During the disengagement, The IDF and the police also worked very well, practically flawless. However, the mere use of soldiers against citizens is a strategic danger – tomorrow they could be used against Arabs, Orthodox Jews, or any other group of citizens. Individual settlers carried out a heroic feat of giving in to the government de facto. That was the real test of democracy. In this context, the meaning of religion is not diminished because of their democratic act. It just means that they were not willing to go after ‘brand name’ or extremist rabbis. In the end, the number of soldiers who refused to carry out the disengagement was approximately 60, which is less than the amount of refusals from the left who served in Lebanon. This fact, however, doesn’t indicate that the future of this matter can be predicted. The settler movement, the Yesha Council, acted outstandingly during the disengagement. They risked their political asset in order to stop the masses from clashing with democratic entities. The Israeli public exhibited a high level of sensitivity and social solidarity, which is important for the strengthening of democracy.
The Supreme Court should not have been involved in such a decision to begin with. Their decision was also made as a ‘matter of fact,’ without visiting the settlers or showing consideration towards them. This should have definitely been done better.
The domestic media provided fair coverage during the disengagement.
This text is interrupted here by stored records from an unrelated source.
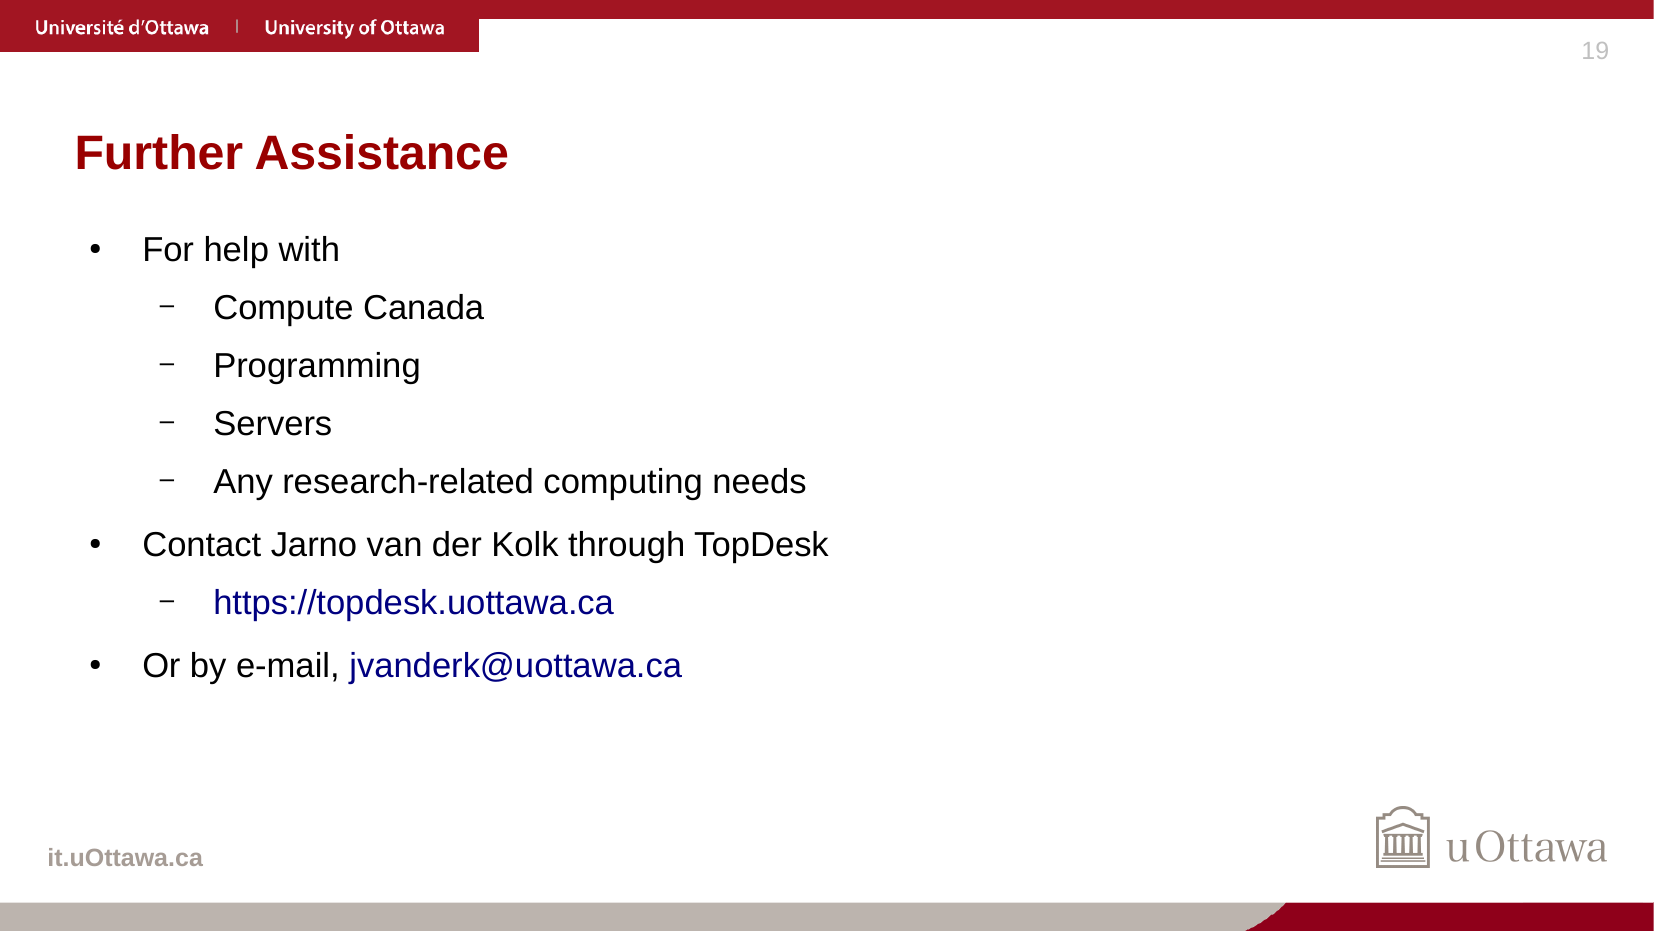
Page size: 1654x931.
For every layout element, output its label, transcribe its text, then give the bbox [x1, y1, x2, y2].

title Further Assistance [74, 93, 1481, 212]
picture [1376, 806, 1607, 868]
picture [0, 903, 1654, 931]
picture [0, 0, 1654, 52]
list For help with Compute Canada Programming Servers Any research-related computing needs Contact Jarno van der Kolk through TopDesk https://topdesk.uottawa.ca Or by e-mail, jvanderk@uottawa.ca [71, 230, 1477, 740]
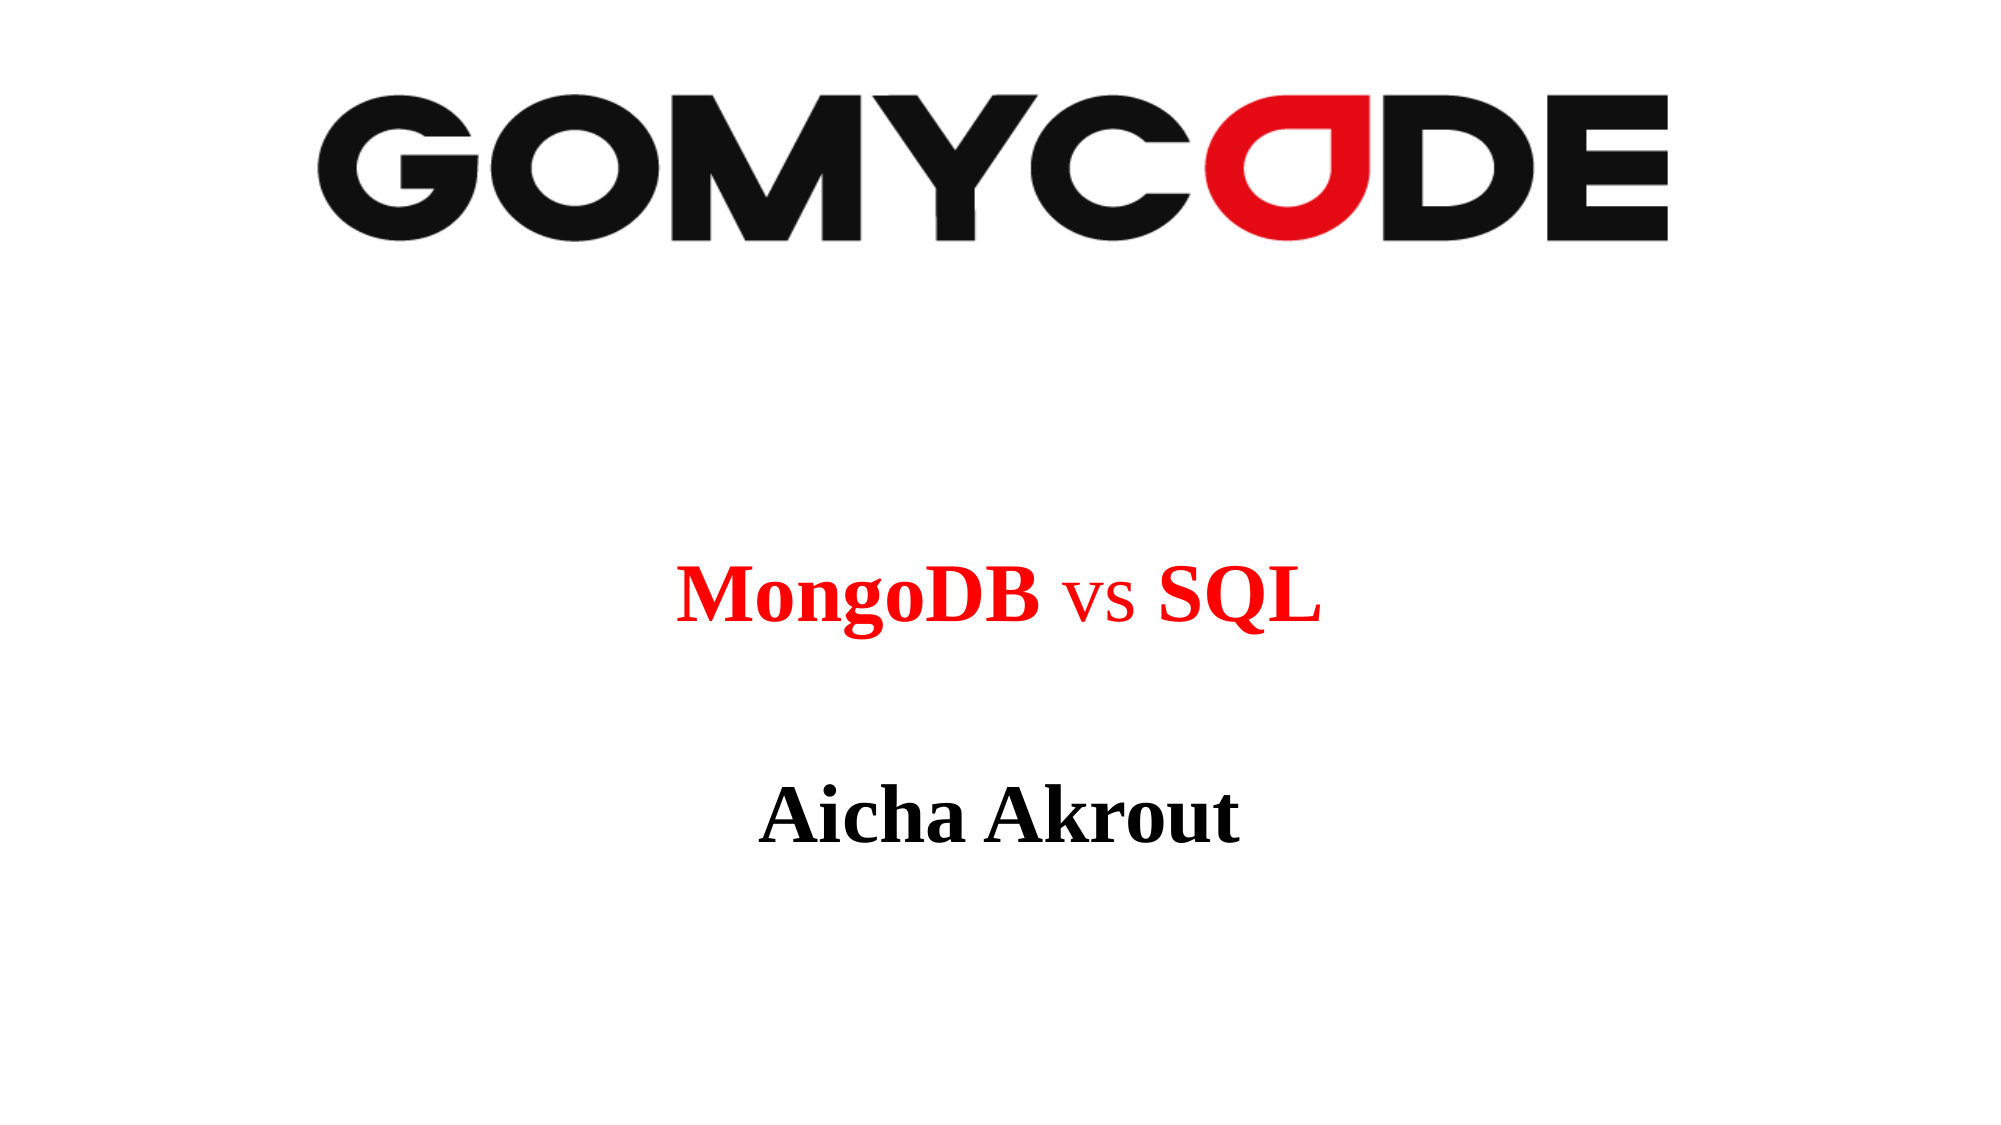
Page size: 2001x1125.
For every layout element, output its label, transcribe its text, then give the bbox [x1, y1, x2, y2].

list MongoDB vs SQL Aicha Akrout [137, 367, 1863, 1014]
picture [296, 26, 1704, 314]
The government erred in that they didn’t openly explain the advantages of the disengagement, or ‘sell’ the disengagement as a kind of ‘package deal’ of democracy and Judaism together. They could have explained the disengagement in a way that serves the nature of the State of Israel as a Jewish nation. In addition there was not enough ‘outreach’ to the settlers. In this case, symbols were of more importance than personal interests, yet the disengagement lacked symbols.
The government excelled in its performance and determination.
One miscalculation made by certain Rabbis was that they thought if they threaten the government, the public would side with them. This was a practical, educational and ideological mistake. The government can’t afford for the issue of borders to amount to the argument of religion and state, and not just security.
Professor Asher Arian:
“At a basic level, the disengagement doesn’t really change anything because the structure of electoral competition remains the same. In my opinion, it didn’t effect the polarization that exists in Israeli society. A third of the Jewish population is still wedded to the idea of retaining the Land of Israel, a quarter is willing to relinquish to the Arabs, and the middle half is somewhere in the middle.
But the disengagement did do something that’s potentially important. It gave a boost of confidence to the Israeli public about the government’s ability to perform. For years it has been argued that the government of Israel has been overwhelmed, that the agenda was too crowded, and the situation was simply ‘ungovernable.’ The disengagement is a good case of when the government wants to do something – it can! The IDF and the police deserve high grades for their performances, which should lead to higher levels of trust in these institutions on the part of the Israeli public."